====== SELECTED TEXT ======
In integration tests, this makes your tests flaky because the result depends on whether the page has finished loading:
  • assert page.has_selector?('a', text: 'foo')  # Danger!
  • Instead, do this:
  • assert_selector('a', text: 'foo')
  • This lets Capybara wait for the selector to appear.

AJAX using Rails UJS (remote:true with JavaScript response)

This pattern is the best way to make a button/link that invokes an asynchronous action on the Workbench server side, i.e., before/without navigating away from the current page.

  1. Add remote: true to a link or button. This makes Rails put a data-remote="true" attribute in the HTML element. Say, in app/views/fizz_buzzes/index.html.erb:
    <%= link_to "Blurfl", blurfl_fizz_buzz_url(id: @object.uuid), {class: 'btn btn-primary', remote: true} %>
  2. Ensure the targeted action responds appropriately to both "js" and "html" requests. At minimum:
    class FizzBuzzesController
      def blurfl
        @howmany = 1
        respond_to do |format|
  3. The html view is used if this is a normal page load (presumably this means the client has turned off JS).
    • app/views/fizz_buzz/blurfl.html.erb
      <p>I am <%= @howmany %></p>
  4. The js view is used if this is an AJAX request. It renders as JavaScript code which will be executed in the browser. Say, in app/views/fizz_buzz/blurfl.js.erb:
    window.alert('I am <%= @howmany %>');
  5. The browser opens an alert box:
    I am 1
  6. A common task is to render a partial and use it to update part of the page. Say the partial is in app/views/fizz_buzz/_latest_news.html.erb:
    var new_content = "<%= escape_javascript(render partial: 'latest_news') %>";
    if ($('div#latest-news').html() != new_content)

TODO: error handling

AJAX invoked from custom JavaScript (JSON response)

(and error handling)

Add JavaScript triggers and fancy behavior

Some guidelines for implementing stuff nicely in JavaScript:
  • Don't rely on the DOM being loaded before your script is loaded.
    • If you need to inspect/alter the DOM as soon as it's loaded, make a setup function that fires on "document ready" and "ajax:complete".
    • jQuery's delegated event pattern can help keep your code clean. See http://api.jquery.com/on/
      // worse:
      $('table.fizzbuzzer tr').
======
BRIEF:
Please pick up the Workbench development notes where they stop and keep writing them. The data after this point is separate material with no connection to the Workbench development notes.
====== DATA SECTION ======
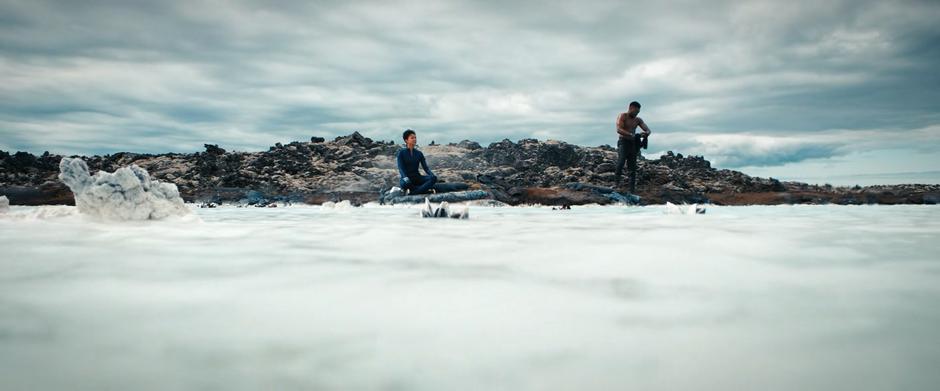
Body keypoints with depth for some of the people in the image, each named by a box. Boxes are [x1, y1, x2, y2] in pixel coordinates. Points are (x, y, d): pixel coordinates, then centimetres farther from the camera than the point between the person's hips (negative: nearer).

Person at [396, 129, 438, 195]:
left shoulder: (419, 153, 10)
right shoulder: (401, 152, -1)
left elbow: (426, 167, 5)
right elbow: (401, 168, -11)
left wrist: (432, 175, -15)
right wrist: (405, 177, -31)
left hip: (417, 178, 4)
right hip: (407, 179, -4)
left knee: (434, 178, -25)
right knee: (406, 183, -41)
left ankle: (412, 192, -35)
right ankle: (427, 190, -26)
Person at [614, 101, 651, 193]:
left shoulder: (638, 120, 13)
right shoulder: (622, 116, -3)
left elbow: (648, 130, 8)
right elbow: (619, 130, -18)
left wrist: (646, 133, -19)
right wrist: (631, 135, -31)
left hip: (633, 144, 5)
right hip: (623, 142, -5)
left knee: (632, 167, 2)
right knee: (621, 160, -28)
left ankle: (632, 189, 2)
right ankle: (617, 178, -11)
======
RESPONSE FOR THIS EXERCISE:
          on('mouseover', function(e, xhr) {
              console.log("This only works if the table exists when this setup script is executed.");
      // better:
          on('mouseover', 'table.fizzbuzzer tr', function(e, xhr) {
              console.log("This works even if the table appears (or has the fizzbuzzer class added) later.");
  • If your code really only makes sense for a particular view, rather than embedding <script> tags in the middle of the page,
    • use this:
      <% content_for :js do %>
      console.log("hurray, this goes in HEAD");
      <% end %>
    • or, if your code should run after [most of] the DOM is loaded:
      <% content_for :footer_js do %>
      console.log("hurray, this runs at the bottom of the BODY element in the default layout.");
      <% end %>
  • Don't just write JavaScript on the fizz_buzzes/blurfl page and rely on the fact that the only table element on the page is the one you want to attach your special behavior to. Instead, add a class to the table, and use a jQuery selector to attach special behavior to it.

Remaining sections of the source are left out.